The answer must be an exact transcription of the lines below from the first through the one containing "アンフィボールインクォーツ(Amphibole)", with the pictures left out; please add nothing else.

(DATA PROVIDED Opens)

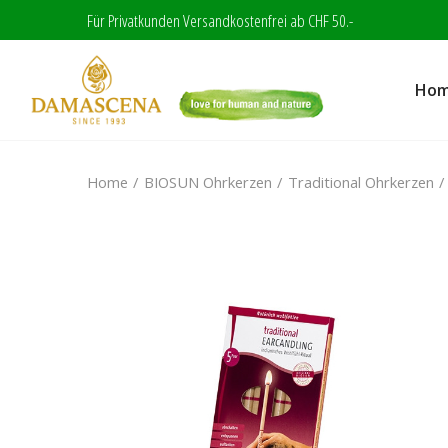
Für Privatkunden Versandkostenfrei ab CHF 50.-
Ho
Home
BIOSUN Ohrkerzen
Traditional Ohrkerzen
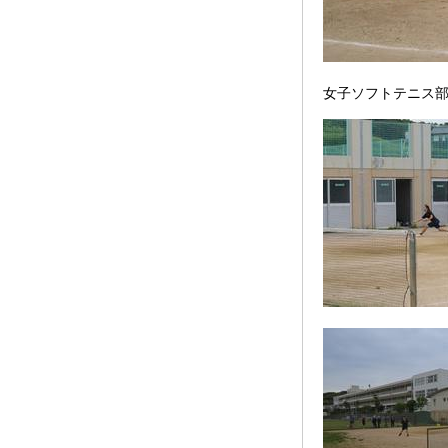
女子ソフトテニス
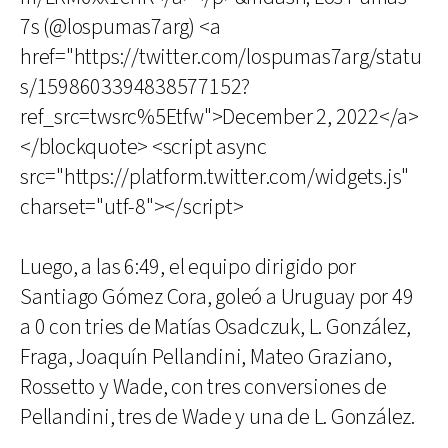
7s (@lospumas7arg) <a
href="https://twitter.com/lospumas7arg/statu
s/1598603394838577152?
ref_src=twsrc%5Etfw">December 2, 2022</a>
</blockquote> <script async
src="https://platform.twitter.com/widgets.js"
charset="utf-8"></script>
Luego, a las 6:49, el equipo dirigido por
Santiago Gómez Cora, goleó a Uruguay por 49
a 0 con tries de Matías Osadczuk, L. González,
Fraga, Joaquín Pellandini, Mateo Graziano,
Rossetto y Wade, con tres conversiones de
Pellandini, tres de Wade y una de L. González.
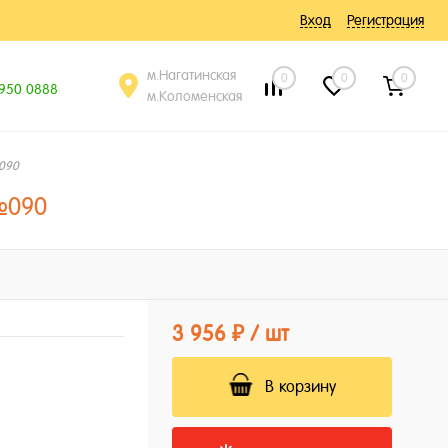
Вход
Регистрация
м.Нагатинская
0
0
0
 950 0888
м.Коломенская
№090
№090
3 956 ₽
/ шт
В корзину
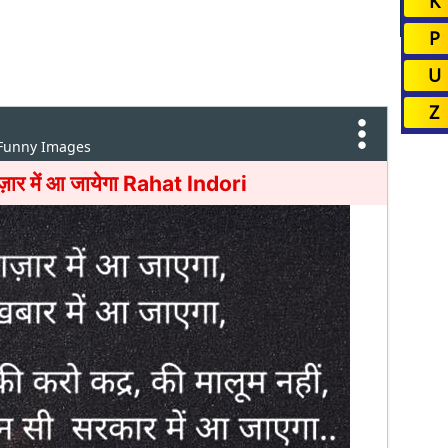
K
P
U
Z
 Funny Images
ज़ार में आ जायेगा Rahat Indori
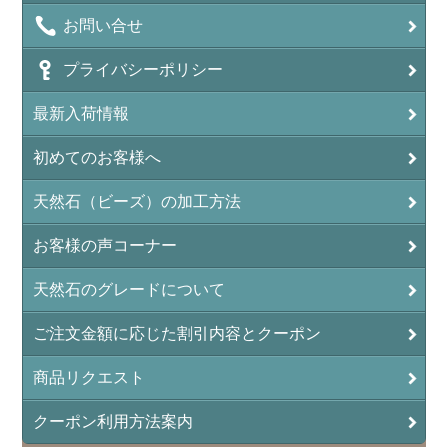
お問い合せ
アンフィボールインクォーツ(Amphibole)
プライバシーポリシー
アンフィボールロック/角閃岩（Amphibole ）
最新入荷情報
イーグルアイ（EagleEye）
初めてのお客様へ
インカローズ（ロードクロサイト/Rhodochrosite）
インディアンアゲート(Indian Agate)
天然石（ビーズ）の加工方法
エメラルド(emerald/翠玉)
お客様の声コーナー
エレスチャル(elestial/骸骨水晶)
天然石のグレードについて
エンジェライト（硬石膏/Angelite）
ご注文金額に応じた割引内容とクーポン
オーロラクォーツ(レインボー水晶)
商品リクエスト
オニキス(ブラック)(Black Onyx)
クーポン利用方法案内
オブシディアン（黒曜石/Obsidian）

(DATA PROVIDED Closes)

**RESULT BELOW:**
Für Privatkunden Versandkostenfrei ab CHF 50.-
Ho
Home
BIOSUN Ohrkerzen
Traditional Ohrkerzen
女子ソフトテニス
7s (@lospumas7arg) <a
href="https://twitter.com/lospumas7arg/statu
s/1598603394838577152?
ref_src=twsrc%5Etfw">December 2, 2022</a>
</blockquote> <script async
src="https://platform.twitter.com/widgets.js"
charset="utf-8"></script>
Luego, a las 6:49, el equipo dirigido por
Santiago Gómez Cora, goleó a Uruguay por 49
a 0 con tries de Matías Osadczuk, L. González,
Fraga, Joaquín Pellandini, Mateo Graziano,
Rossetto y Wade, con tres conversiones de
Pellandini, tres de Wade y una de L. González.
Вход
Регистрация
м.Нагатинская
0
0
0
 950 0888
м.Коломенская
№090
№090
3 956 ₽
/ шт
В корзину
K
P
U
Z
 Funny Images
ज़ार में आ जायेगा Rahat Indori
お問い合せ
アンフィボールインクォーツ(Amphibole)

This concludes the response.